Problem
Swap "common name" for "everyday name" throughout the items below and write their lines out again with nothing else changed. Leave the pictures out.

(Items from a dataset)
>> Start

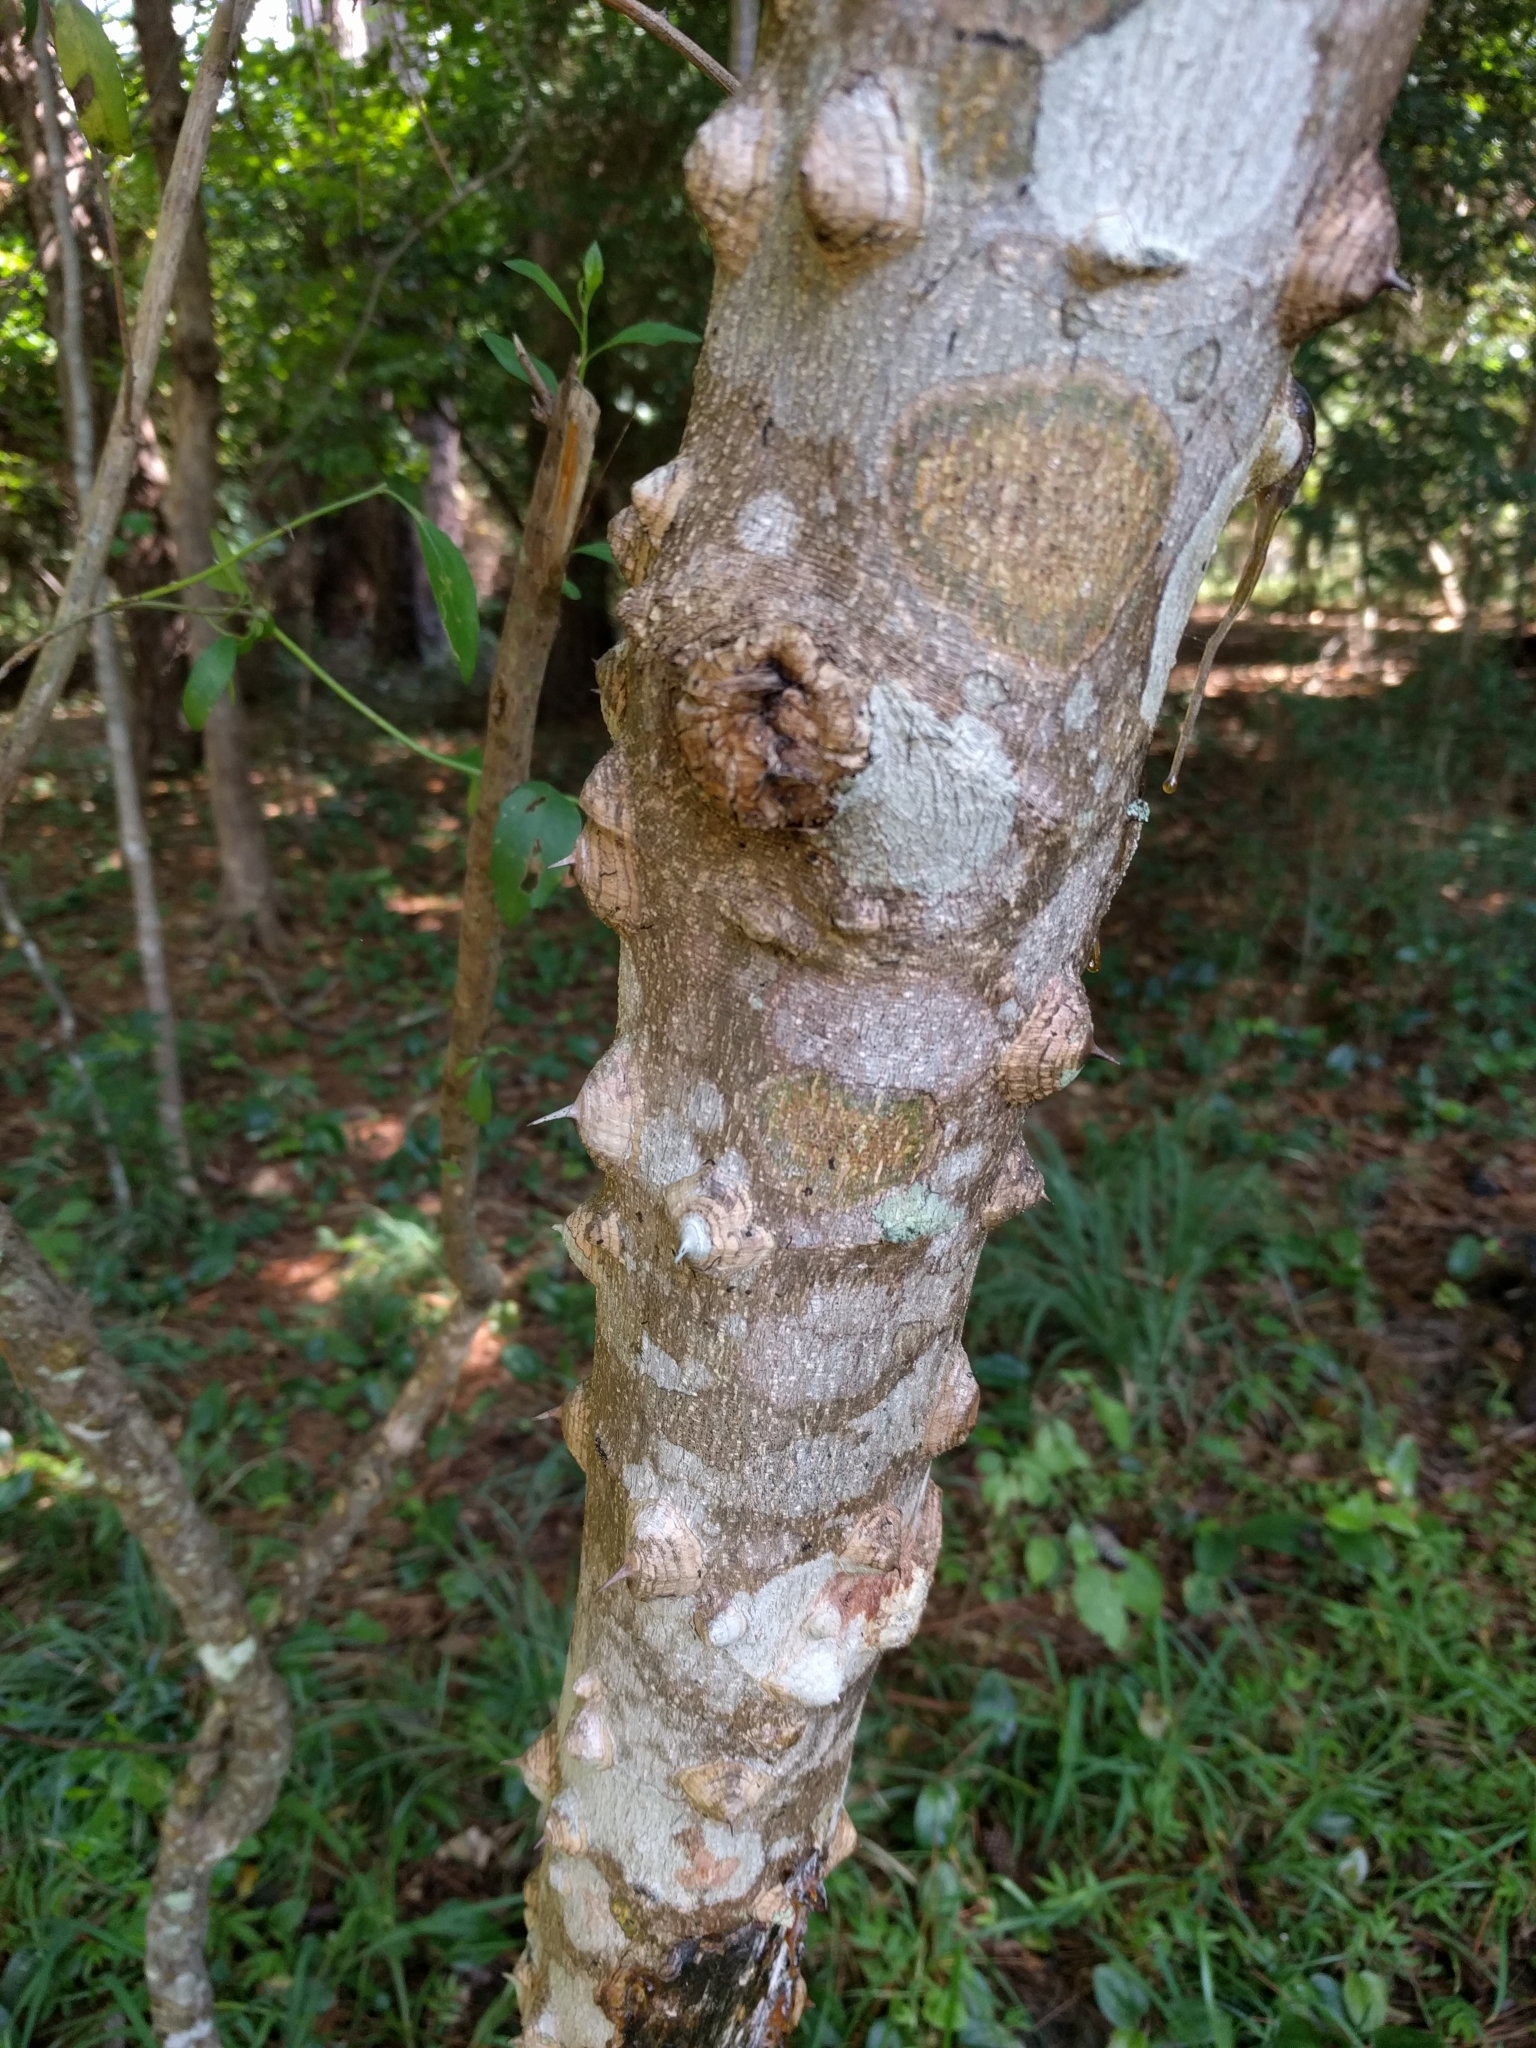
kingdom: Plantae
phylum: Tracheophyta
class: Magnoliopsida
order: Sapindales
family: Rutaceae
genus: Zanthoxylum
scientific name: Zanthoxylum clava-herculis
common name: Hercules'-club
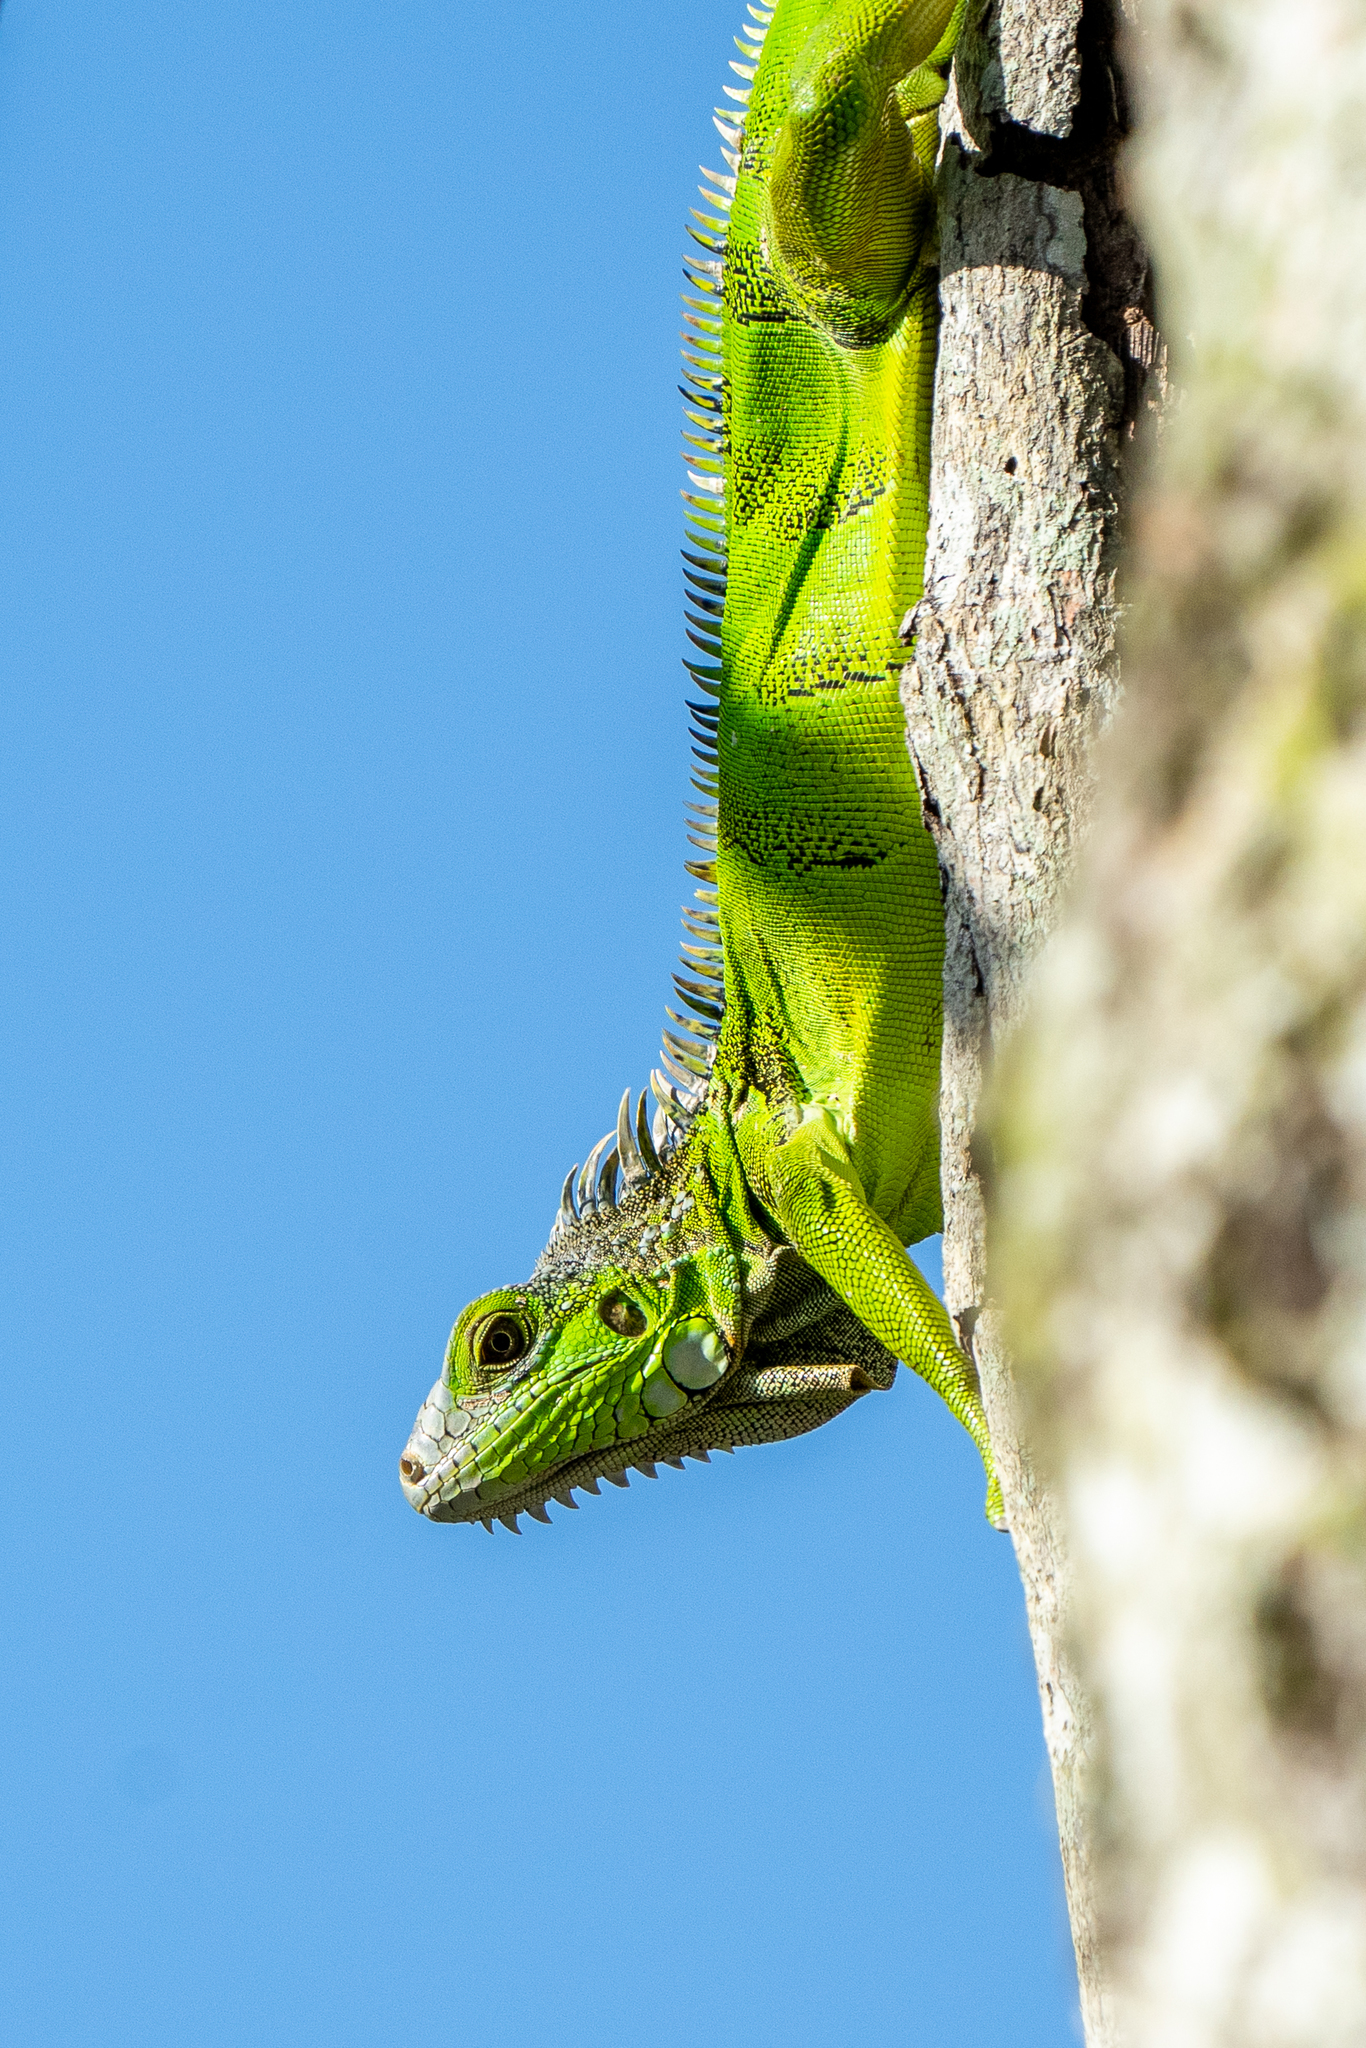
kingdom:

>> End

Exercise response
kingdom: Plantae
phylum: Tracheophyta
class: Magnoliopsida
order: Sapindales
family: Rutaceae
genus: Zanthoxylum
scientific name: Zanthoxylum clava-herculis
everyday name: Hercules'-club
kingdom:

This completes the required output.